Viewpoints | Apr 20,2019
Apr 3 , 2021
By Eden Sahle
Over the weekend, among the people who lost their lives due to the Novel Coronavirus (COVID-19) pandemic was my Sunday school teacher, a husband and father of four young children. It is terrifying and sad; even harder to imagine what the families of those who lost their loved ones must be going through.
Surprisingly, even though dozens are dying and thousands are being diagnosed with the virus every day, with a double-digit infection rate, it seems to be barely making a dent in the public’s perception of the dangers of the disease. Misunderstandings and misinformation about the disease are causing the loss of lives, adding to an already poor public health record for the country.
Better late than never, the government has introduced restrictive rules to curb public apathy. It includes mandatory mask-wearing in public and the gathering of people no more than in groups of 50. The violation of either carries a prison sentence.
It is to be seen if these measures will work, especially considering the attitudes of some people. Without going through testing, many people in Addis Abeba justify their negligence by insisting that they must have been infected sometime in the past year and eventually developed immunity. This is despite scientists’ warning that those previously infected may only develop temporary immunity; they are not necessarily protected from new variants of the virus.
For many people, the daily death and infection reports seem irrelevant, as if the virus will not reach them. They do not feel responsible, but they are nonetheless complicit in the spread of the virus taking many lives. Even after the new restrictive rules were put in place, negligence has not eased. Many people on the streets, public transport and restaurants are seen without masks.
Some countries have proved that the spread of this virus can be significantly slowed or even reversed by implementing robust control measures. This is aggressive enforcement of social distancing rules and general hygiene. Indeed, the economy is not in a condition to carry out lockdowns; peoples’ livelihoods depend on this. But neither is it possible to ignore what is a new wave of the pandemic in the country. With about 800 people in intensive care, the country has run out of beds and oxygen tanks. As we speak, hundreds are fighting for their lives, struggling to breathe.
To reverse the health crisis, the public needs to comprehend what a sudden spike in infection rates and people in intensive care means. The ongoing awareness creation campaigns and strict rules on social distancing and hygiene ought to incorporate the many examples of tragedies and costs of irresponsibility.
Perhaps more than ever before, we must be conscious of our actions and how they affect us and others. For anyone paying attention, negligence impacts our health and others more than at any other time. The business-as-usual attitude kills. Everyone must be awakened to the reality that our health system infrastructure is grossly inadequate; even before the pandemic hit, it was unable to respond to all pressing healthcare issues.
This is why prevention is always far more successful in saving lives and cost-effective than dealing with the disease in its full force. Unfortunately still, the Ministry of Health has a long way to go to eradicate superstitions among the public. It has to alert those who are struggling to acquire the understanding needed to protect themselves and others.

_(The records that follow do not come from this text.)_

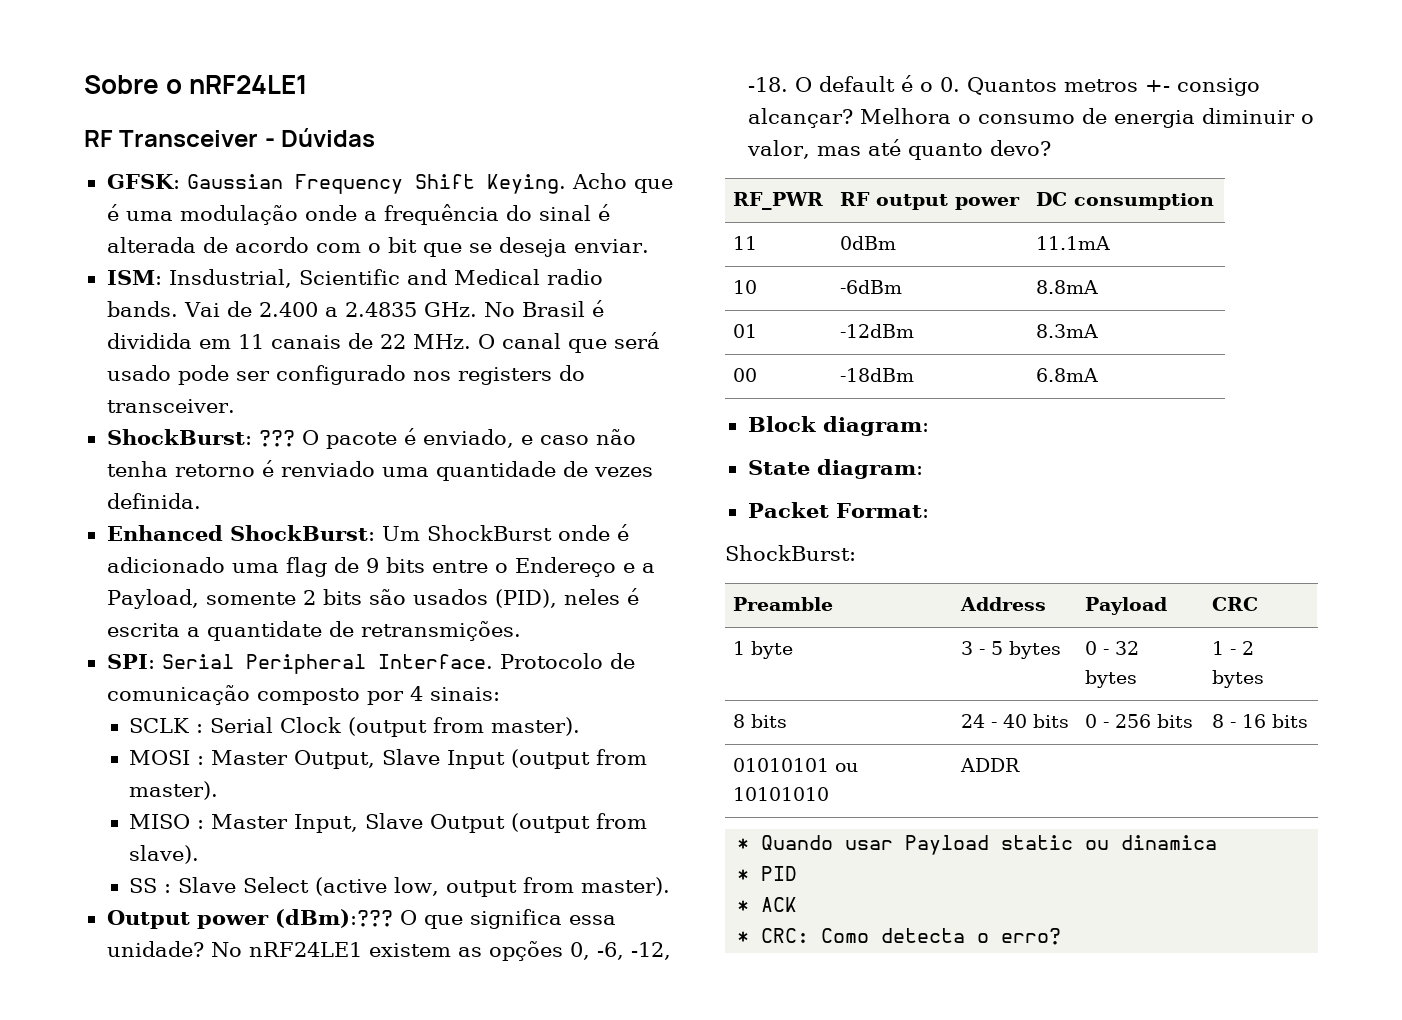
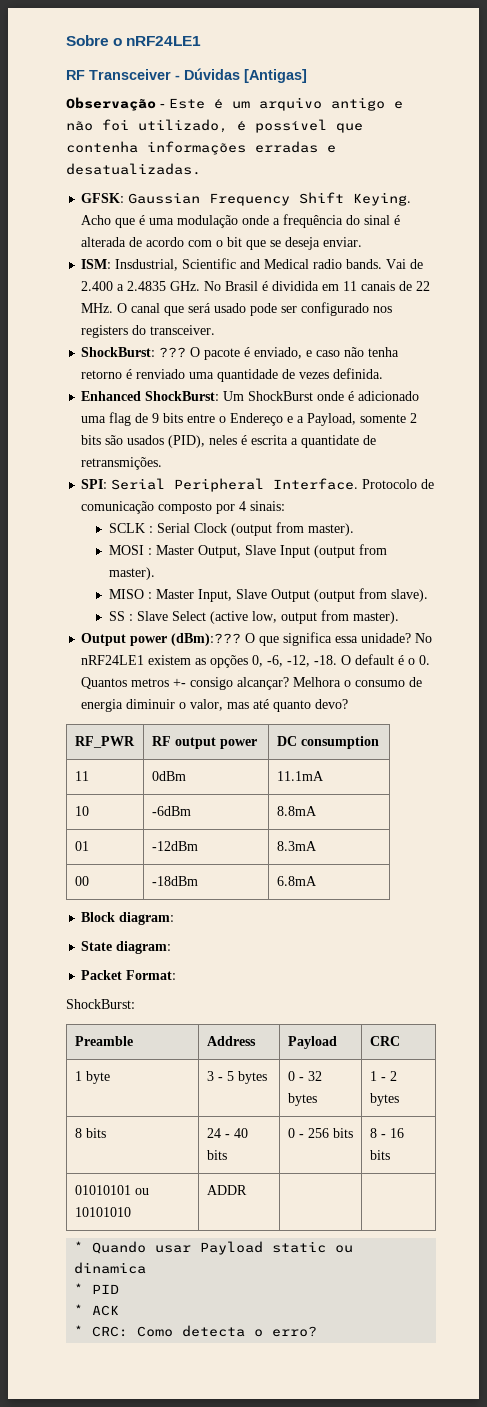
(376, 137) none -> [244,69,307,83] [66,97,403,111] [66,119,363,133] [66,141,336,155] [66,163,201,175] [Antigas] // Observação - Este é um arquivo antigo e não foi utilizado, é possível que contenha informações erradas e desatualizadas.

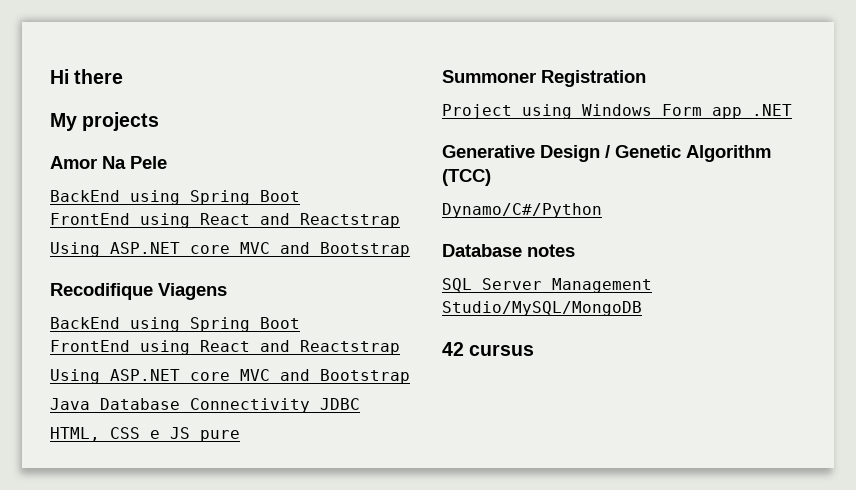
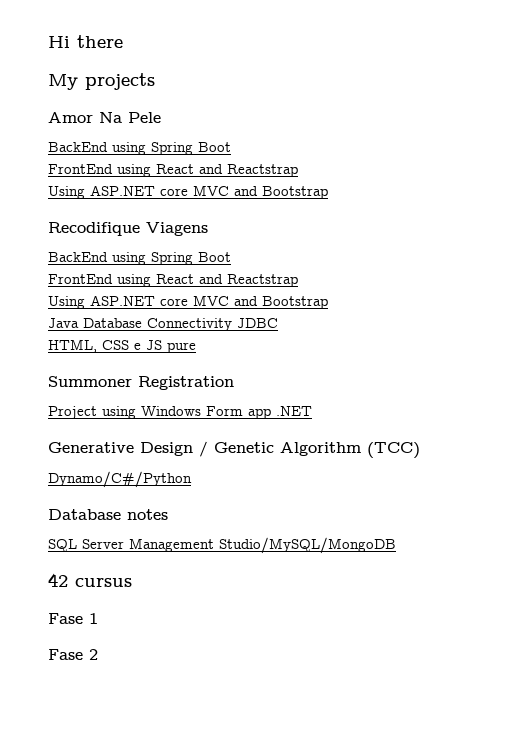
(535, 350) none -> [48,613,98,624] [48,649,98,660] // Fase 1 // Fase 2

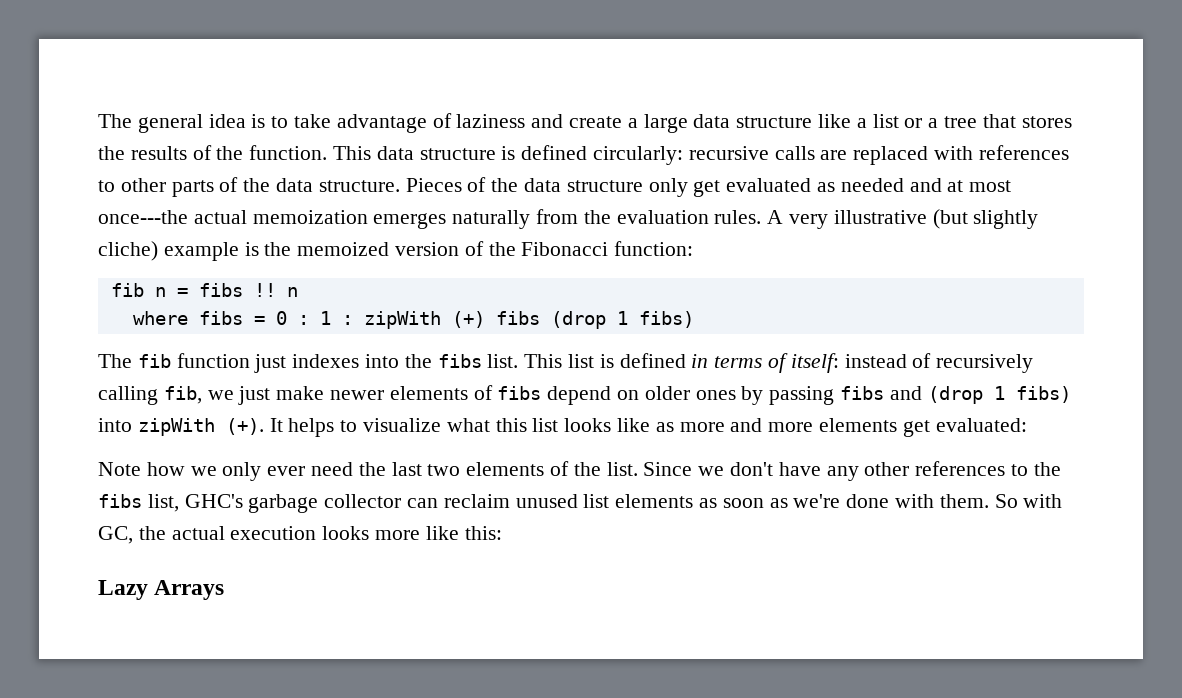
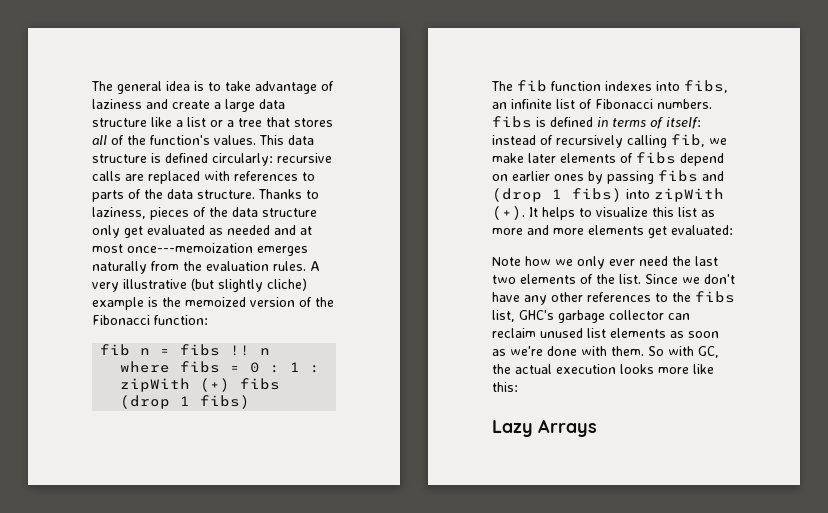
[98,145,328,160] the results of the function. -> [92,135,256,145] all of the function's values.
[120,178,166,192] other -> (315, 176) none
[405,178,462,192] Pieces -> [258,189,319,199] [92,207,189,220] Thanks to laziness, pieces
[98,210,368,224] once---the actual memoization -> [127,243,253,253] once---memoization
[254,354,287,373] just -> (601, 86) none
[404,354,595,368] the fibs list. This list -> [684,80,728,93] [492,99,712,109] [492,116,532,128] fibs, an infinite list of Fibonacci numbers. fibs
[238,386,385,405] just make newer -> [492,153,556,163] make later
[644,386,690,400] older -> [512,171,550,181] earlier
[446,418,490,432] what -> (648, 212) none
[564,418,651,432] looks like -> (697, 212) none

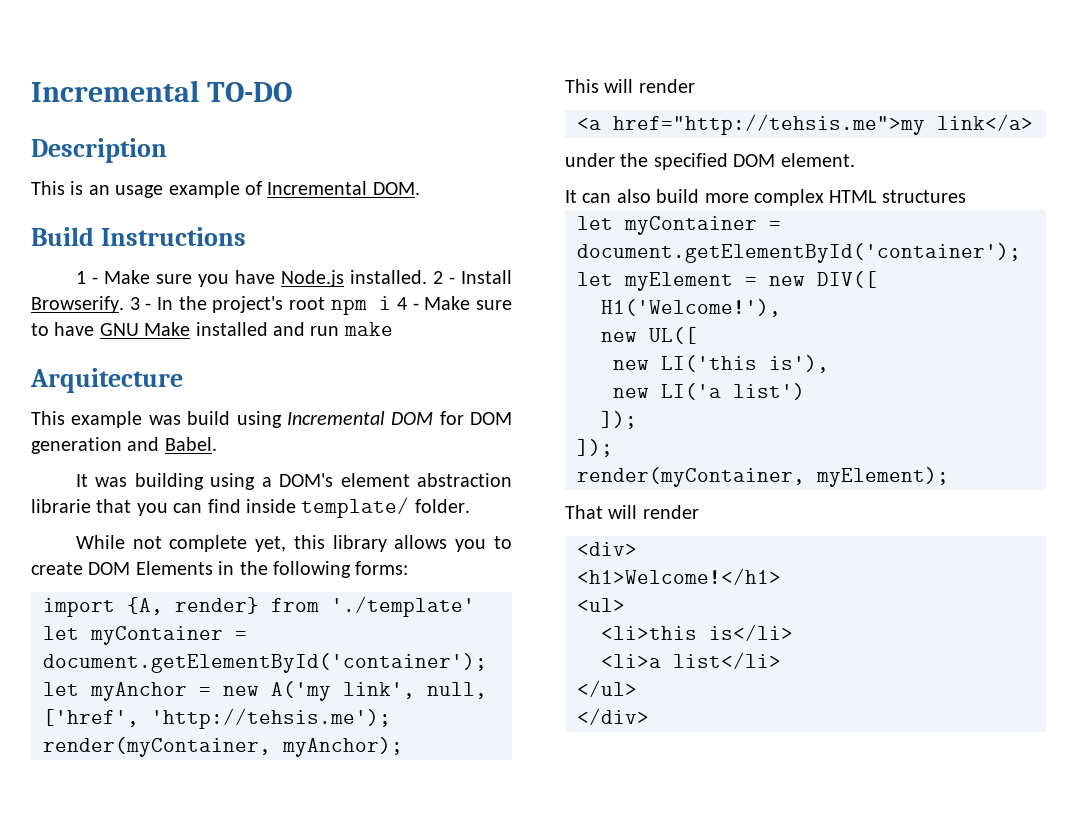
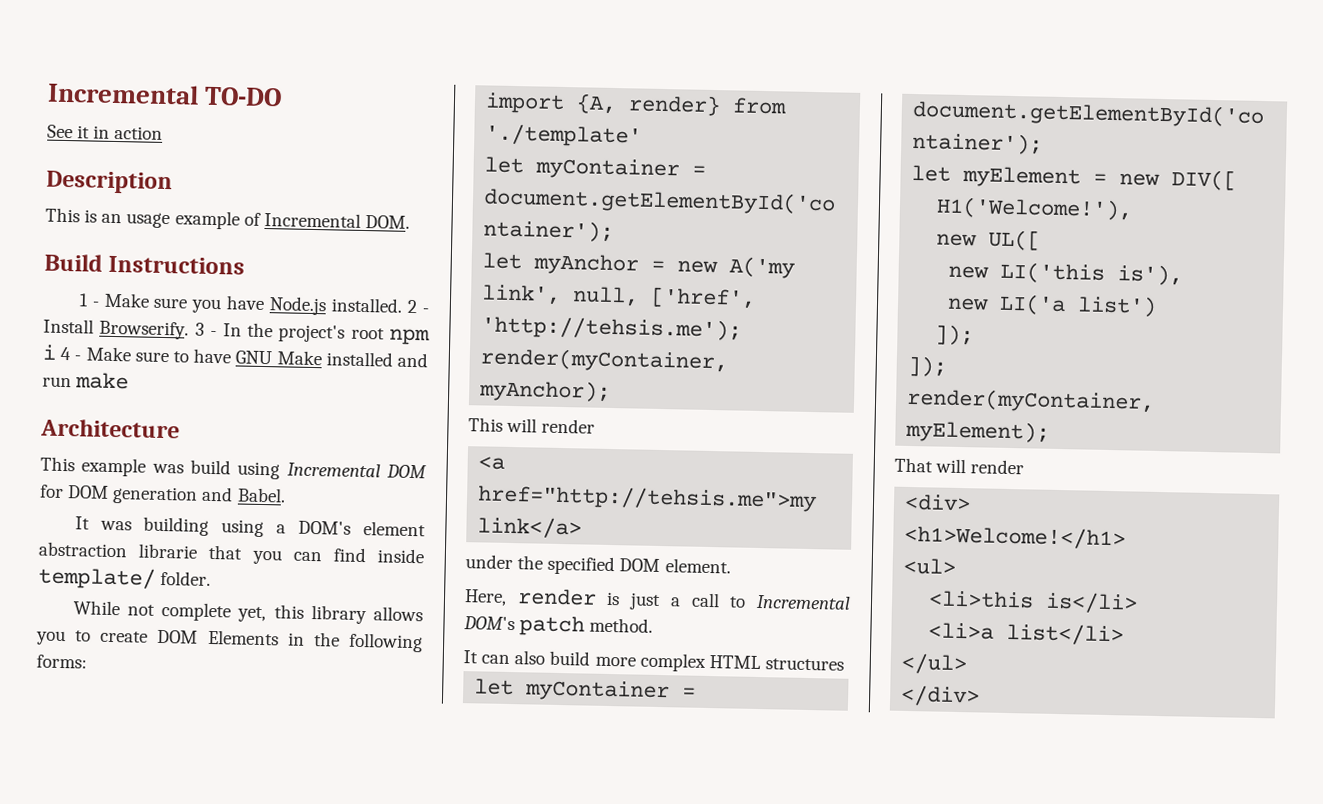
(293, 92) none -> [47,124,164,140] // See it in action
[30,368,183,393] Arquitecture -> [40,418,180,439] Architecture
(855, 160) none -> [464,588,851,611] [463,615,654,637] // Here, render is just a call to Incremental DOM's patch method.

The new rules in place are an excellent place to start. It reminds people that there are consequences to being irresponsible. It should be combined with officials carefully considering how they present themselves in public. Vaccinated or not, they should appear with masks and keep two-metre distances from one another.
In the time of COVID-19, ignorance breeds fatalities. The crisis is not something to be ignored carelessly as it is a danger taking away precious lives around the country. The public must be informed of realities clearly to portray the implications of their actions and inactions.